- Directed by: Vijay Bhatt
- Written by: Mohanlal Dave Pandit Girish (dialogues)
- Produced by: Vijay Bhatt
- Starring: Prem Adib; Shobhana Samarth;
- Cinematography: G. N. Shirodkar
- Music by: Shankar Rao Vyas
- Production company: Prakash Pictures
- Release date: 2 December 1948;
- Running time: 155 minutes
- Country: India
- Language: Hindi

= Rambaan =

1948 Indian film

Rambaan is a 1948 Indian Hindi-language mythological drama film directed and produced by Vijay Bhatt and written by Mohanlal Dave, with dialogue by Pandit Girish. The film starred Prem Adib as Rama and Shobhana Samarth as Sita, with Chandra Mohan, Umakant, Amirbai Karnataki and Raj Adib in other principal characters. The film's music was composed by Shankar Rao Vyas.

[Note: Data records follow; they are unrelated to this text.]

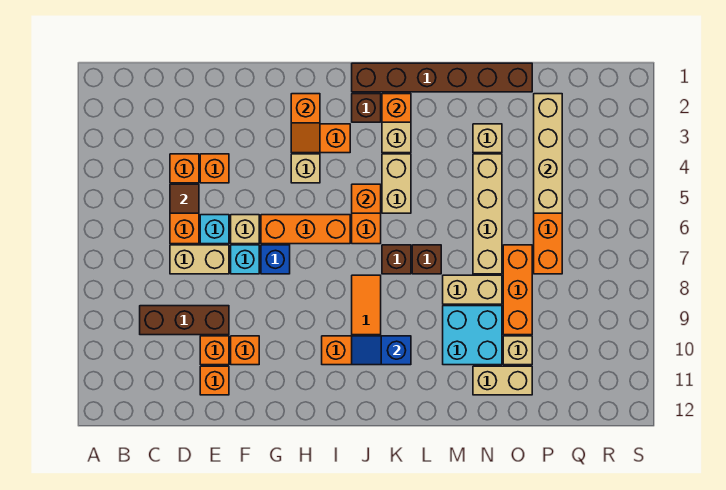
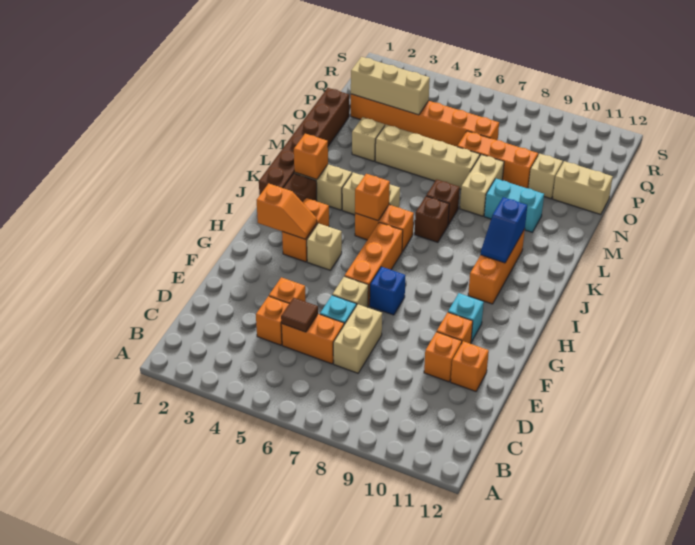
brown 1x3 brick [140,306,229,335] -> none
cyan 1x1 brick [231,245,259,274] -> cyan 1x1 brick moved to [448,293,484,342]
orange 1x2 tile [352,275,381,335] -> none
cyan 2x2 brick [443,306,502,365] -> cyan 1x2 brick [484,179,544,232]
tan 1x2 brick [473,366,532,395] -> tan 1x2 brick turned to [553,161,613,215]
tan 1x4 brick [534,94,562,213] -> tan 1x3 brick [351,57,430,115]

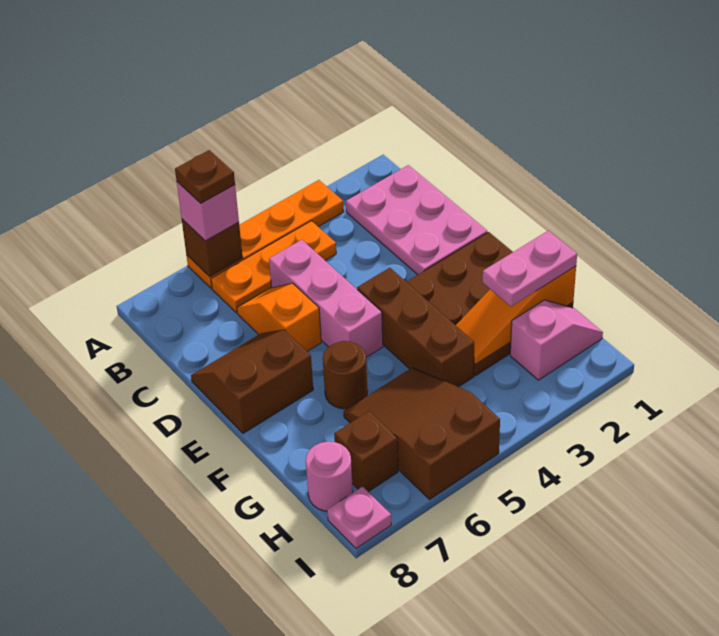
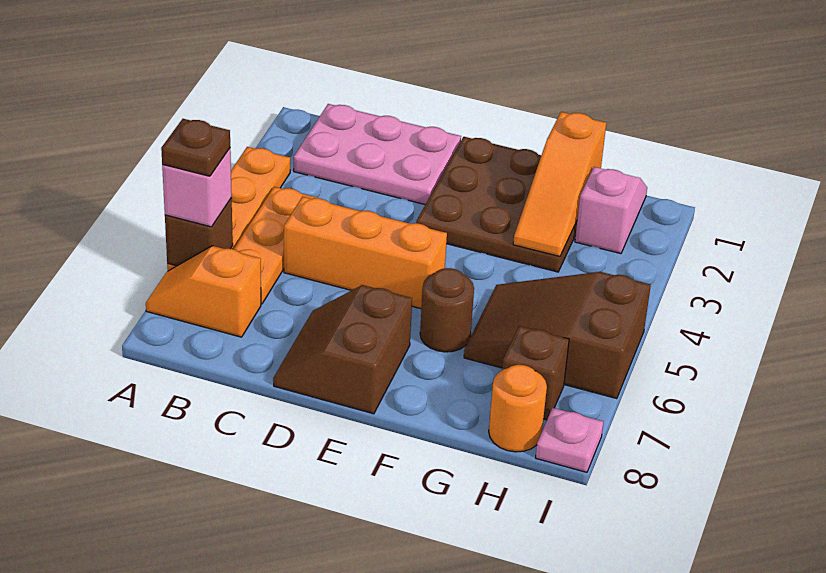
pink 1x3 brick [269,240,383,357] -> orange 1x3 brick [284,196,447,309]
orange 1x2 slope [237,283,321,351] -> orange 1x2 slope moved to [146,246,261,337]
brown 1x3 brick [357,268,474,387] -> none
pink 1x2 plate [483,231,577,307] -> none
pink 1x1 round brick [306,442,353,511] -> orange 1x1 round brick [489,365,547,452]

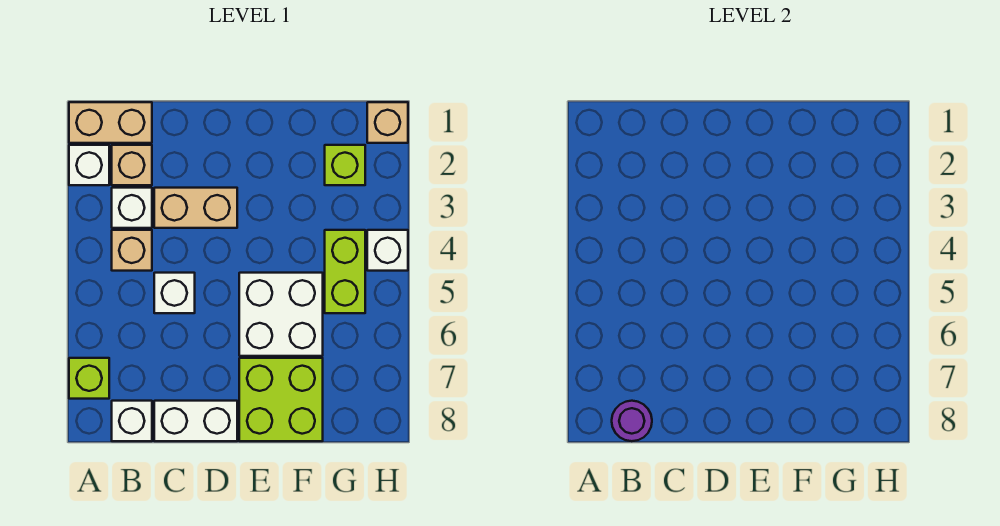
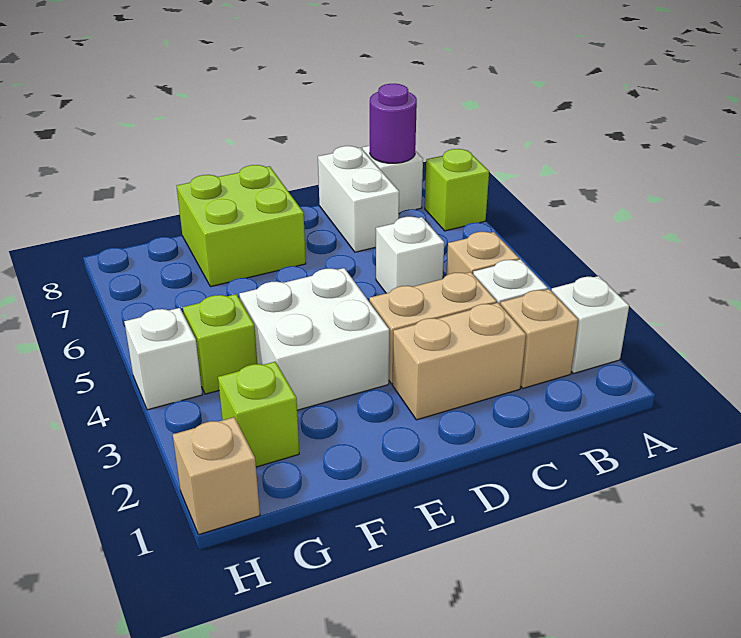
tan 1x2 brick [69,102,152,143] -> tan 1x2 brick moved to [392,303,526,420]
white 1x2 brick [154,401,237,441] -> white 1x2 brick turned to [318,146,399,252]
white 2x2 brick [239,273,323,356] -> white 2x2 brick moved to [239,268,389,410]
lime 1x2 brick [325,230,365,313] -> lime 1x1 brick [183,294,257,394]

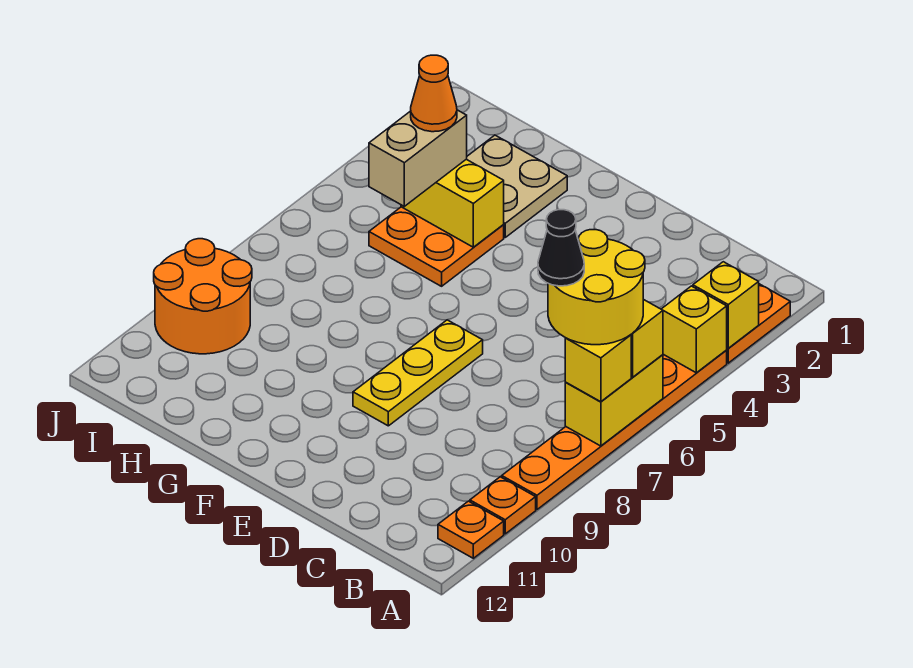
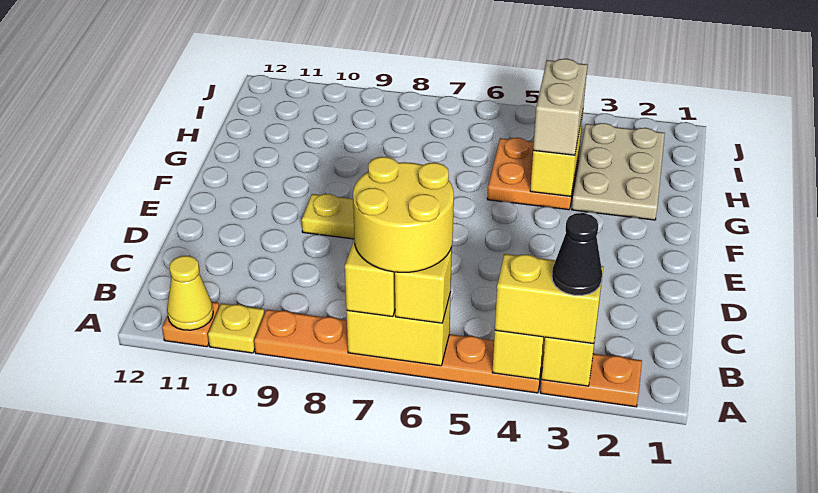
none -> yellow 1x2 brick [495,254,603,344]
orange 1x1 plate [470,477,536,534] -> yellow 1x1 plate [208,303,265,353]
none -> yellow 1x1 cone [167,256,213,330]
black 1x1 cone [538,210,584,286] -> black 1x1 cone moved to [552,213,602,295]
tan 2x2 plate [467,135,567,237] -> tan 2x3 plate [572,123,665,220]
tan 1x2 brick [369,110,467,206] -> tan 1x2 brick turned to [533,59,587,155]
orange 1x1 cone [411,55,457,132] -> none
orange 2x2 round brick [154,239,252,354] -> none

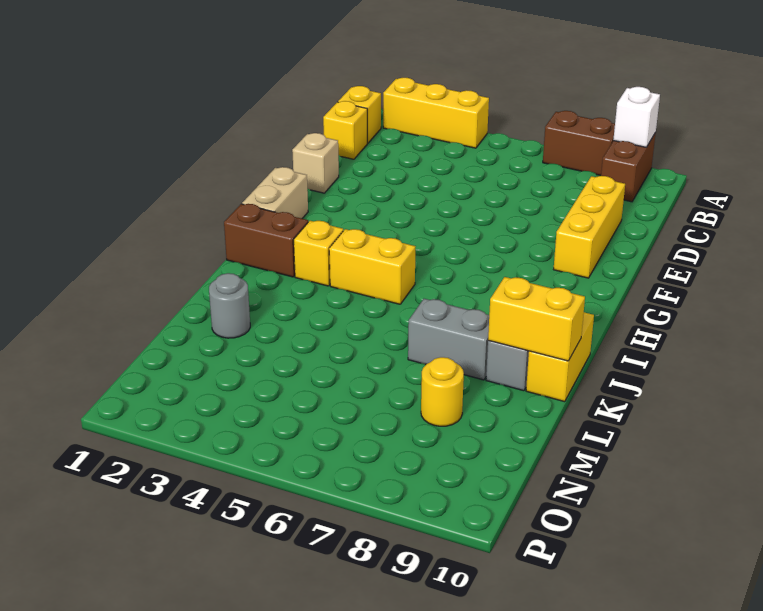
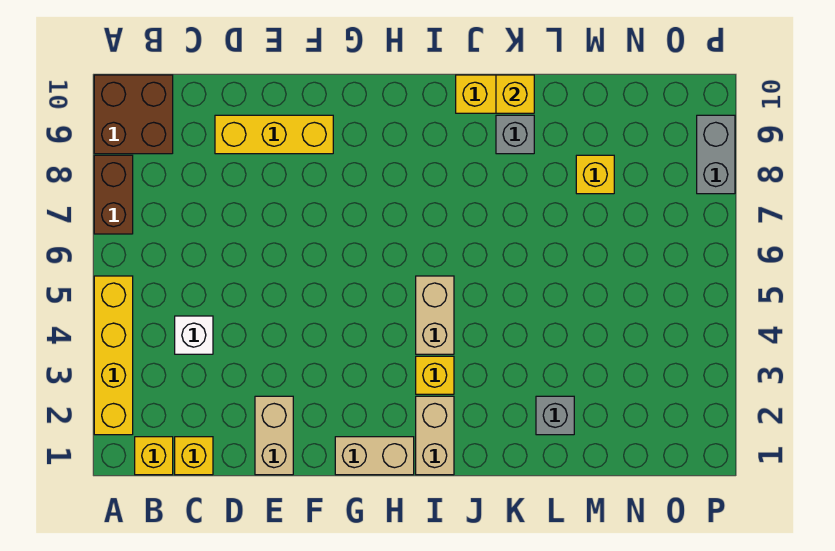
yellow 1x3 brick [383,78,489,148] -> yellow 1x4 brick [94,276,133,435]
brown 1x2 brick [601,133,656,202] -> brown 2x2 brick [94,75,173,154]
white 1x1 brick [613,87,660,147] -> white 1x1 brick moved to [175,316,213,354]
tan 1x1 brick [292,133,339,193] -> tan 1x2 brick [255,396,293,475]
brown 1x2 brick [224,204,308,277] -> tan 1x2 brick [416,396,454,475]
yellow 1x2 brick [329,229,415,304] -> tan 1x2 brick [416,276,454,354]
grey 1x2 brick [408,299,489,380] -> grey 1x2 brick moved to [697,115,735,194]
yellow 1x2 brick [488,277,585,361] -> yellow 1x1 brick [496,75,534,113]
grey 1x1 round brick [209,273,250,338] -> grey 1x1 brick [536,396,574,435]
yellow 1x1 round brick [421,357,464,426] -> yellow 1x1 brick [576,155,614,194]

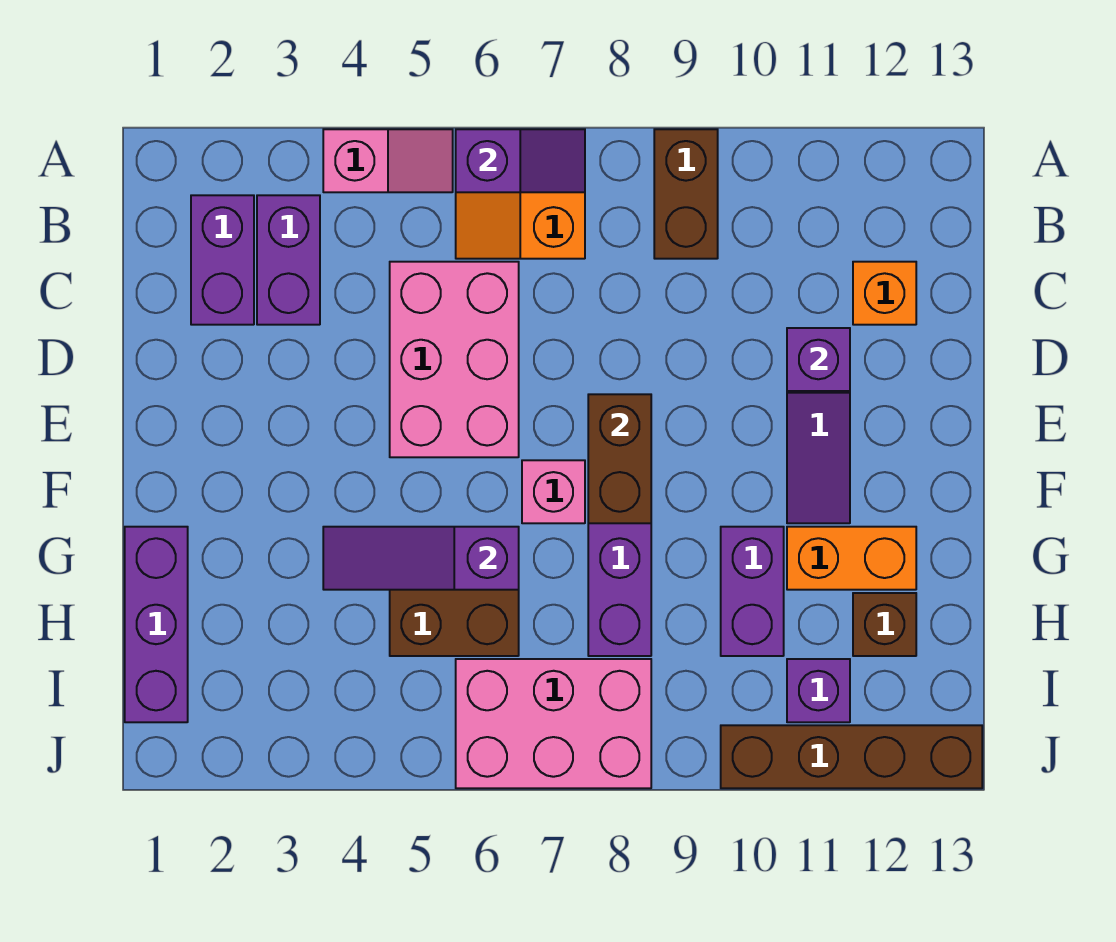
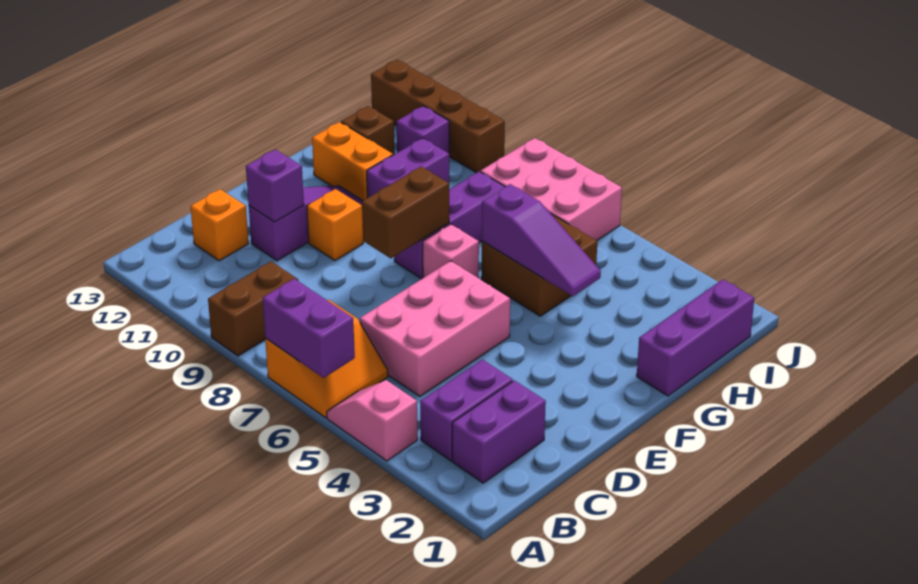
purple 1x2 slope [456,129,585,192] -> purple 1x2 brick [263,279,355,378]
none -> orange 1x1 brick [307,189,363,261]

Bhatt has produced several films based on themes from the epic Ramayana. Rambaan is the third film in Bhatt's trilogy of films based on Ramayana with Adib as Rama and Samarth as Sita, after Bharat Milap (1942) and Ram Rajya (1943). Samarth and Adib attained popularity with these films that they were featured as Rama and Sita on calendars.

==Plot==
Rama with his wife Sita and brother Lakshman are banished for fourteen years to the forest. Ravana the king of Lanka wants to avenge his sister Surpanakha's humiliation by Lakshman. His plan is to abduct Sita by sending Maricha as a golden-spotted deer. Sita sees the deer and wants Rama to go after it as she wants its skin to make a blouse for Lakshman's wife Urmila. A cry is heard and thinking it is Rama shouting in pain, Sita sends Lakshman in search. Lakshman, who is loath to go as he has promised Rama to take care of Sita, finally leaves after drawing a line, the Lakshmana rekha, round the cottage to keep Sita safe. Ravan kidnaps Sita by making her step on his sandal that he places inside the Lakshman-rekha. This incident leads to Rama and Lakshman's meeting with Sugriva and Hanuman where they help in the war against Ravan to get Sita back.

==Cast==
- Prem Adib as Rama
- Shobhana Samarth as Sita
- Chandra Mohan as Ravana
- Umakant
- Bhujbal
- Ram Singh
- Raj Adib
- Leela Mishra
- Amirbai Karnataki
- Jankidas

==Soundtrack==
The film had music composed by Shankar Rao Vyas with the lyrics written by Pandit Indra, Neelkanth Tiwari and Moli. The singers included Rajkumari, Lalita Devulkar, Manna Dey, Saraswati Rane, Phulaji Bua, R. P. Sharma, Shankar Dasgupta and Amirbai Karnataki.

===Song list===

| # | Title | Singer | Lyricist |
|---|---|---|---|
| 1 | "Banvasi More Ram" | Amirbai Karnataki | Pandit Indra |
| 2 | "Sakhi Ri Mohe Panchvati Man Bhayi" | Rajkumari, Lalita Devulkar | Pandit Indra |
| 3 | "Seete Seete Ram Karta Pukar" | Manna Dey | Neelkanth Tiwari |
| 4 | "Bhagwan Aao Aao O Bhilani Ke Bhagwan" | Amirbai Karnataki | Pandit Indra |
| 5 | "Bina Ram Janki Sooni" | Saraswati Rane | Pandit Indra |
| 6 | "Japo Ram Siya Ram" | Manna Dey, Phulaji Bua, R.P. Sharma | Neelkanth Tiwari |
| 7 | "Uth Lakhan Lal Priye Bhai" | Shankar Dasgupta | Moti |
| 8 | "Tom Tananana Dir Na" | Rajkumari, Lalita Devulkar | Neelkanth Tiwari |

==Critical reception==
Ram Baan came in for harsh criticism from Baburao Patel, editor of Filmindia. In his February 1949 issue, he first criticises the director for casting Prem Adib with his "sagging and emaciated muscles" as Rama, and an eight-month pregnant (at the time) Shobhana Samarth as Sita. He then brings out several salient features and scenes in the film that are "sacriligious distortions" as compared to Valmiki's Ramayana. He points out a confused mix of characters and locations. He further mentions that Bhatt's portrayal of Ravana as a drunk with rolling eyes shouting "Main Kaun...? Ravan!" (Who am I...? Ravan!) in every second scene is a contempt which "drags the character down".